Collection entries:
_ _ _ _ _ _ _
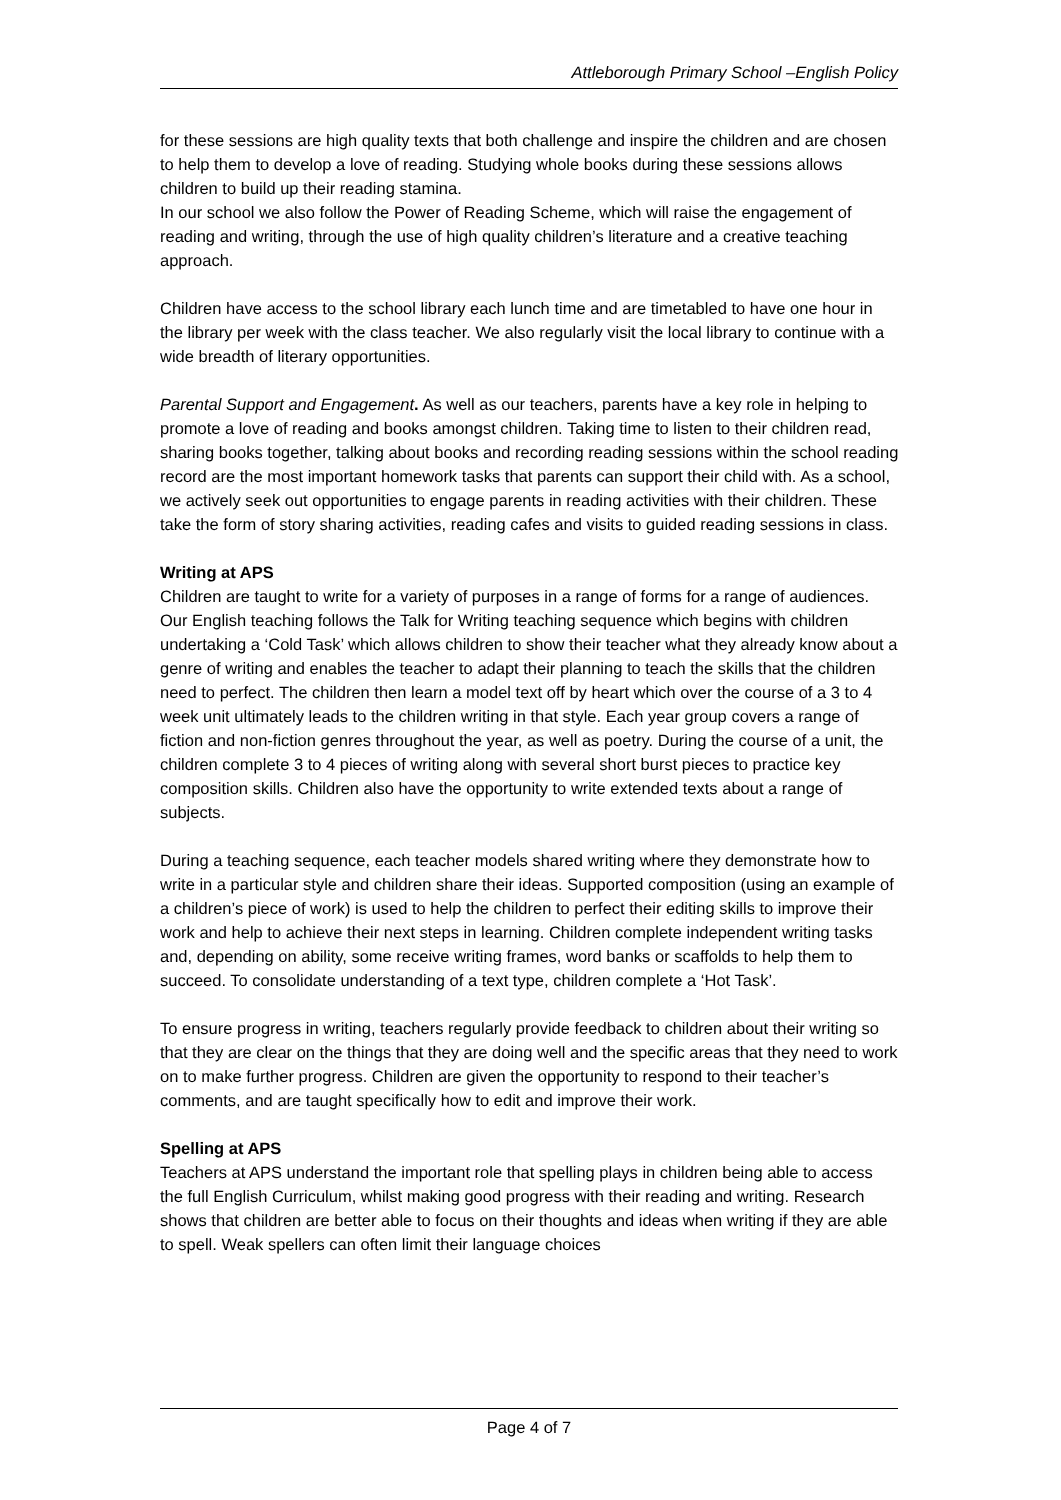Attleborough Primary School –English Policy
for these sessions are high quality texts that both challenge and inspire the children and are chosen to help them to develop a love of reading. Studying whole books during these sessions allows children to build up their reading stamina.
In our school we also follow the Power of Reading Scheme, which will raise the engagement of reading and writing, through the use of high quality children’s literature and a creative teaching approach.
Children have access to the school library each lunch time and are timetabled to have one hour in the library per week with the class teacher. We also regularly visit the local library to continue with a wide breadth of literary opportunities.
Parental Support and Engagement. As well as our teachers, parents have a key role in helping to promote a love of reading and books amongst children. Taking time to listen to their children read, sharing books together, talking about books and recording reading sessions within the school reading record are the most important homework tasks that parents can support their child with. As a school, we actively seek out opportunities to engage parents in reading activities with their children. These take the form of story sharing activities, reading cafes and visits to guided reading sessions in class.
Writing at APS
Children are taught to write for a variety of purposes in a range of forms for a range of audiences. Our English teaching follows the Talk for Writing teaching sequence which begins with children undertaking a ‘Cold Task’ which allows children to show their teacher what they already know about a genre of writing and enables the teacher to adapt their planning to teach the skills that the children need to perfect. The children then learn a model text off by heart which over the course of a 3 to 4 week unit ultimately leads to the children writing in that style. Each year group covers a range of fiction and non-fiction genres throughout the year, as well as poetry. During the course of a unit, the children complete 3 to 4 pieces of writing along with several short burst pieces to practice key composition skills. Children also have the opportunity to write extended texts about a range of subjects.
During a teaching sequence, each teacher models shared writing where they demonstrate how to write in a particular style and children share their ideas. Supported composition (using an example of a children’s piece of work) is used to help the children to perfect their editing skills to improve their work and help to achieve their next steps in learning. Children complete independent writing tasks and, depending on ability, some receive writing frames, word banks or scaffolds to help them to succeed. To consolidate understanding of a text type, children complete a ‘Hot Task’.
To ensure progress in writing, teachers regularly provide feedback to children about their writing so that they are clear on the things that they are doing well and the specific areas that they need to work on to make further progress. Children are given the opportunity to respond to their teacher’s comments, and are taught specifically how to edit and improve their work.
Spelling at APS
Teachers at APS understand the important role that spelling plays in children being able to access the full English Curriculum, whilst making good progress with their reading and writing. Research shows that children are better able to focus on their thoughts and ideas when writing if they are able to spell. Weak spellers can often limit their language choices
Page 4 of 7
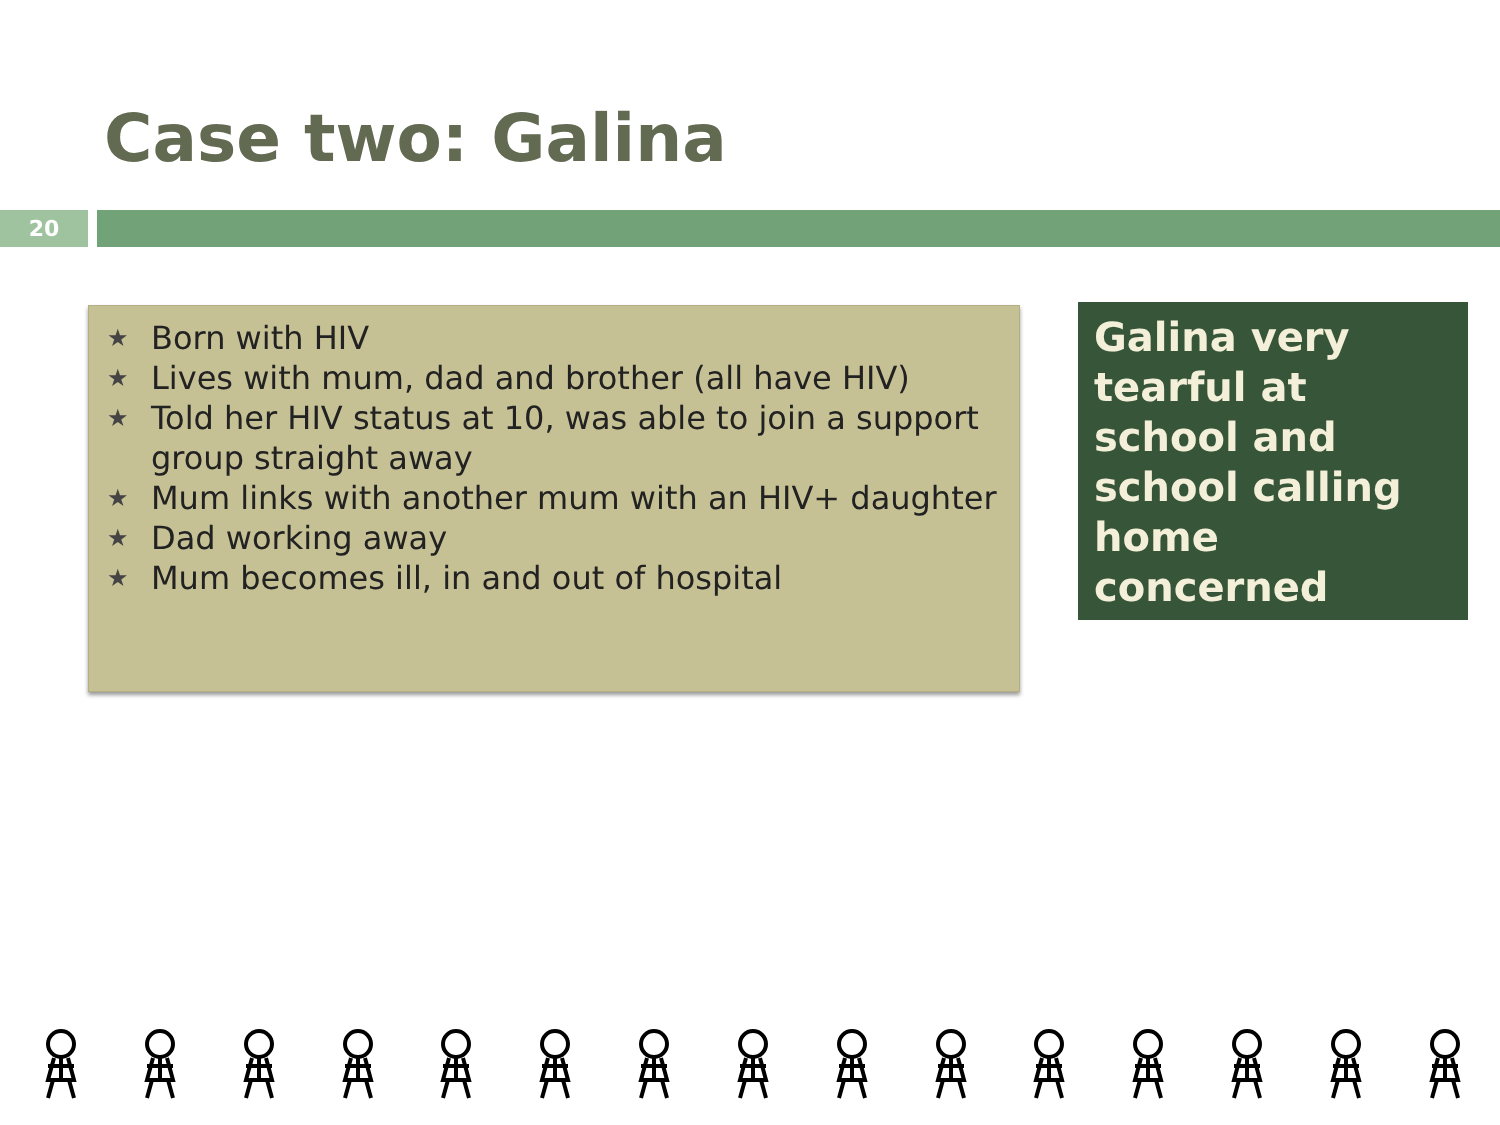Case two: Galina
20
★ Born with HIV
★ Lives with mum, dad and brother (all have HIV)
★ Told her HIV status at 10, was able to join a support group straight away
★ Mum links with another mum with an HIV+ daughter
★ Dad working away
★ Mum becomes ill, in and out of hospital
Galina very tearful at school and school calling home concerned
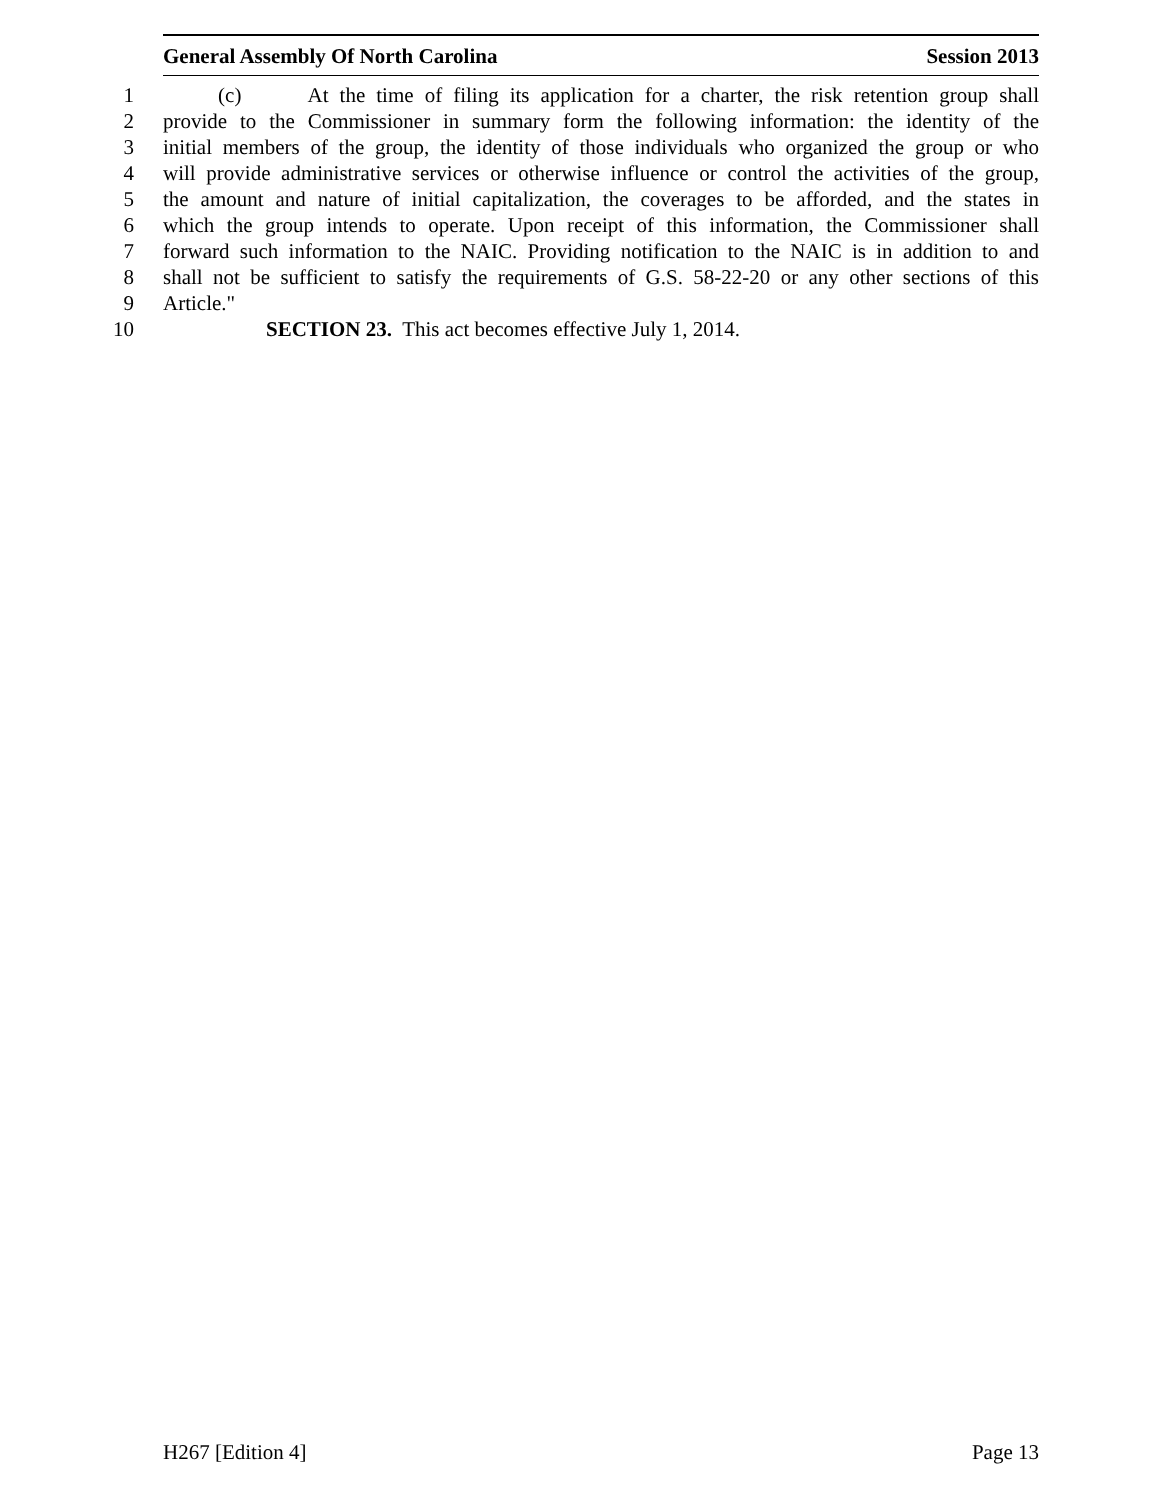General Assembly Of North Carolina Session 2013
1 (c) At the time of filing its application for a charter, the risk retention group shall
2 provide to the Commissioner in summary form the following information: the identity of the
3 initial members of the group, the identity of those individuals who organized the group or who
4 will provide administrative services or otherwise influence or control the activities of the group,
5 the amount and nature of initial capitalization, the coverages to be afforded, and the states in
6 which the group intends to operate. Upon receipt of this information, the Commissioner shall
7 forward such information to the NAIC. Providing notification to the NAIC is in addition to and
8 shall not be sufficient to satisfy the requirements of G.S. 58-22-20 or any other sections of this
9 Article."
10 SECTION 23. This act becomes effective July 1, 2014.
H267 [Edition 4] Page 13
_ _ _ _ _ _ _
**Requirement**: Could the entries above be printed again exactly, apart from the pictures?

**Answer to the problem**:
Attleborough Primary School –English Policy
for these sessions are high quality texts that both challenge and inspire the children and are chosen to help them to develop a love of reading. Studying whole books during these sessions allows children to build up their reading stamina.
In our school we also follow the Power of Reading Scheme, which will raise the engagement of reading and writing, through the use of high quality children’s literature and a creative teaching approach.
Children have access to the school library each lunch time and are timetabled to have one hour in the library per week with the class teacher. We also regularly visit the local library to continue with a wide breadth of literary opportunities.
Parental Support and Engagement. As well as our teachers, parents have a key role in helping to promote a love of reading and books amongst children. Taking time to listen to their children read, sharing books together, talking about books and recording reading sessions within the school reading record are the most important homework tasks that parents can support their child with. As a school, we actively seek out opportunities to engage parents in reading activities with their children. These take the form of story sharing activities, reading cafes and visits to guided reading sessions in class.
Writing at APS
Children are taught to write for a variety of purposes in a range of forms for a range of audiences. Our English teaching follows the Talk for Writing teaching sequence which begins with children undertaking a ‘Cold Task’ which allows children to show their teacher what they already know about a genre of writing and enables the teacher to adapt their planning to teach the skills that the children need to perfect. The children then learn a model text off by heart which over the course of a 3 to 4 week unit ultimately leads to the children writing in that style. Each year group covers a range of fiction and non-fiction genres throughout the year, as well as poetry. During the course of a unit, the children complete 3 to 4 pieces of writing along with several short burst pieces to practice key composition skills. Children also have the opportunity to write extended texts about a range of subjects.
During a teaching sequence, each teacher models shared writing where they demonstrate how to write in a particular style and children share their ideas. Supported composition (using an example of a children’s piece of work) is used to help the children to perfect their editing skills to improve their work and help to achieve their next steps in learning. Children complete independent writing tasks and, depending on ability, some receive writing frames, word banks or scaffolds to help them to succeed. To consolidate understanding of a text type, children complete a ‘Hot Task’.
To ensure progress in writing, teachers regularly provide feedback to children about their writing so that they are clear on the things that they are doing well and the specific areas that they need to work on to make further progress. Children are given the opportunity to respond to their teacher’s comments, and are taught specifically how to edit and improve their work.
Spelling at APS
Teachers at APS understand the important role that spelling plays in children being able to access the full English Curriculum, whilst making good progress with their reading and writing. Research shows that children are better able to focus on their thoughts and ideas when writing if they are able to spell. Weak spellers can often limit their language choices
Page 4 of 7
Case two: Galina
20
★ Born with HIV
★ Lives with mum, dad and brother (all have HIV)
★ Told her HIV status at 10, was able to join a support group straight away
★ Mum links with another mum with an HIV+ daughter
★ Dad working away
★ Mum becomes ill, in and out of hospital
Galina very tearful at school and school calling home concerned
General Assembly Of North Carolina Session 2013
1 (c) At the time of filing its application for a charter, the risk retention group shall
2 provide to the Commissioner in summary form the following information: the identity of the
3 initial members of the group, the identity of those individuals who organized the group or who
4 will provide administrative services or otherwise influence or control the activities of the group,
5 the amount and nature of initial capitalization, the coverages to be afforded, and the states in
6 which the group intends to operate. Upon receipt of this information, the Commissioner shall
7 forward such information to the NAIC. Providing notification to the NAIC is in addition to and
8 shall not be sufficient to satisfy the requirements of G.S. 58-22-20 or any other sections of this
9 Article."
10 SECTION 23. This act becomes effective July 1, 2014.
H267 [Edition 4] Page 13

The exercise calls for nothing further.